Teks latihan:
........
Menyongsong Rehabilitasi Hutan dan Lahan Berbasis Masyarakat

Menyongsong Rehabilitasi Hutan dan Lahan Berbasis Masyarakat
Kementerian Lingkungan Hidup dan Kehutanan. Foto: klhk

jpnn.com, BOGOR - Fenomena banjir dan longsor serta kondisi lahan kritis seluas kurang lebih 14 juta Ha, menjadi alasan pentingnya upaya rehabilitasi hutan dan lahan (RHL), sebagai bagian pengelolaan Daerah Aliran Sungai (DAS) di Indonesia. Keberhasilan RHL memerlukan dukungan semua pihak terutama masyarakat, sehingga Kementerian Lingkungan Hidup dan Kehutanan (KLHK) mengajak semua pihak dapat berkontribusi aktif dalam mendukung RHL berbasis masyarakat.

Ajakan tersebut dikemukakan oleh Direktur Jenderal Pengendalian Daerah Aliran Sungai dan Hutan Lindung (PDASHL), Ida Bagus Putera Parthama, saat menutup Workshop Masyarakat Konservasi Tanah dan Air Indonesia (MKTI), di Bogor (2/8).

"Persoalan pengelolaan DAS sudah sangat dipahami oleh kita semua, hanya solusinya masih terus kita cari, dan kita bersyukur MKTI menjadi bagian dari komitmen untuk solusi permasalahan DAS yang sangat kompleks ini," tuturnya.
........
Cuplikan data:
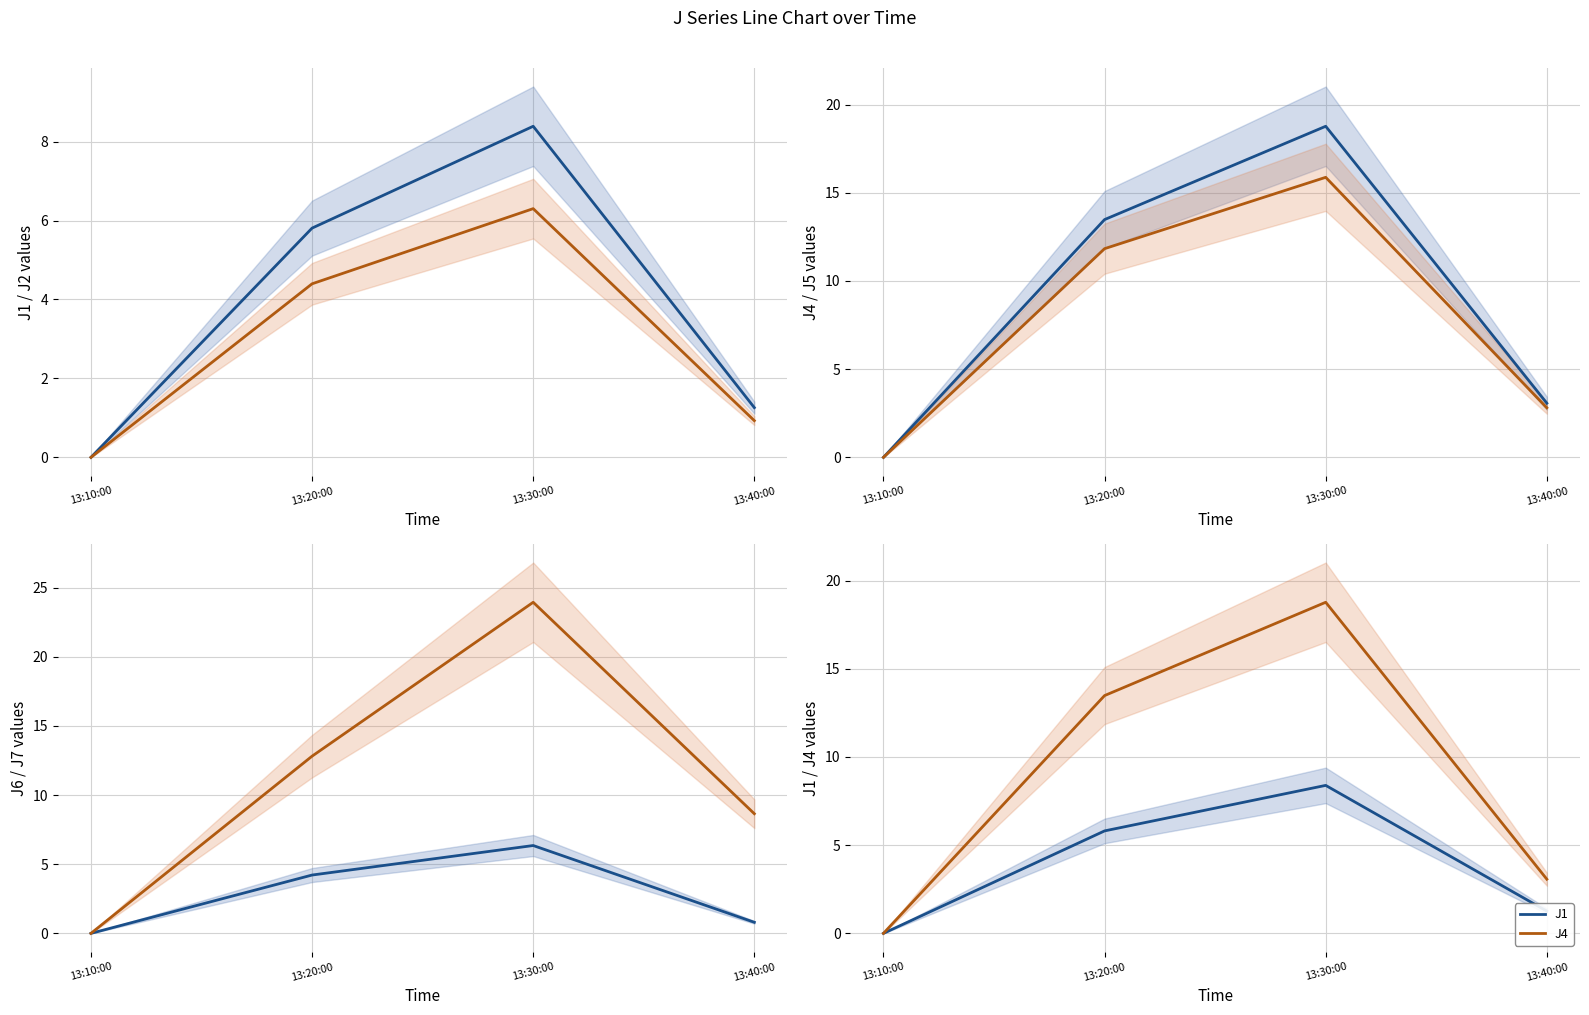

What is the difference between the J2 values at 13:20:00 and 13:30:00?

1.9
........
Kerjakan tugas berikut:
a - Tampilkan tanpa perubahan bagian artikel tentang rehabilitasi hutan dan lahan yang dibuka dengan kata-kata yang memuat "Ajakan tersebut dikemukakan" dan ditutup dengan "di Bogor (2/8).".
b - Sebutkan semua singkatan dalam artikel tentang rehabilitasi hutan dan lahan yang ditulis dalam tanda kurung sesudah kepanjangannya.
c - Teruskan artikel tentang rehabilitasi hutan dan lahan mulai dari sesudah kalimat terakhirnya.

Jawaban per tugas:
a -
Ajakan tersebut dikemukakan oleh Direktur Jenderal Pengendalian Daerah Aliran Sungai dan Hutan Lindung (PDASHL), Ida Bagus Putera Parthama, saat menutup Workshop Masyarakat Konservasi Tanah dan Air Indonesia (MKTI), di Bogor (2/8).

b - RHL, DAS, KLHK, PDASHL, MKTI

c -
Terkait target RHL sebesar 1,1 juta hektare per tahun, sementara alokasi APBN terbatas pada 200.000 hektar per tahun, Putera berharap, hal ini dapat didukung upaya pendampingan masyarakat, perluasan kerja sama dengan pihak swasta, pemanfaatan teknologi spasial, serta hadirnya inovasi-inovasi baru, baik dalam pendekatan sosial dan pemilihan jenis tanaman yang dituangkan dalam Grand Design RHL.

"Regulasi juga harus kita sesuaikan seiring dengan adanya inovasi, agar memungkinkan kita berpikir, dan menjadi alat yang dapat menjaga inovasi berjalan dengan semestinya," Putera menambahkan.

Sebagaimana telah mengemuka sebelumnya saat pembukaan workshop (1/8), tentang perubahan kebijakan lokasi RHL, dan peningkatan perencanaan partisipatif dalam pemilihan jenis tanaman, hal ini diharapkan Putera, menjadi salah satu inovasi yang dapat meingkatkan keberhasilan RHL.

Untuk target RHL sebesar 230.000 ha di tahun 2019, akan dicapai melalui rehabilitasi hutan dan lahan kritis secara vegetatif seluas 226.000 hektar di 19 provinsi, rehabilitasi hutan mangrove seluas 1.000 hektare, serta rehabilitasi dengan dana hibah seluas 3.000 hektare di Provinsi Sulawesi Tengah dan Jambi.

Senada dengan Putera, Direktur Jenderal Konservasi Sumber Daya Alam dan Ekosistem (KSDAE), Wiratno juga menyampaikan pentingnya peran pendampingan dan modal sosial dalam RHL.

Keberhasilan rehabilitasi hutan dan lahan memerlukan dukungan semua pihak, terutama masyarakat.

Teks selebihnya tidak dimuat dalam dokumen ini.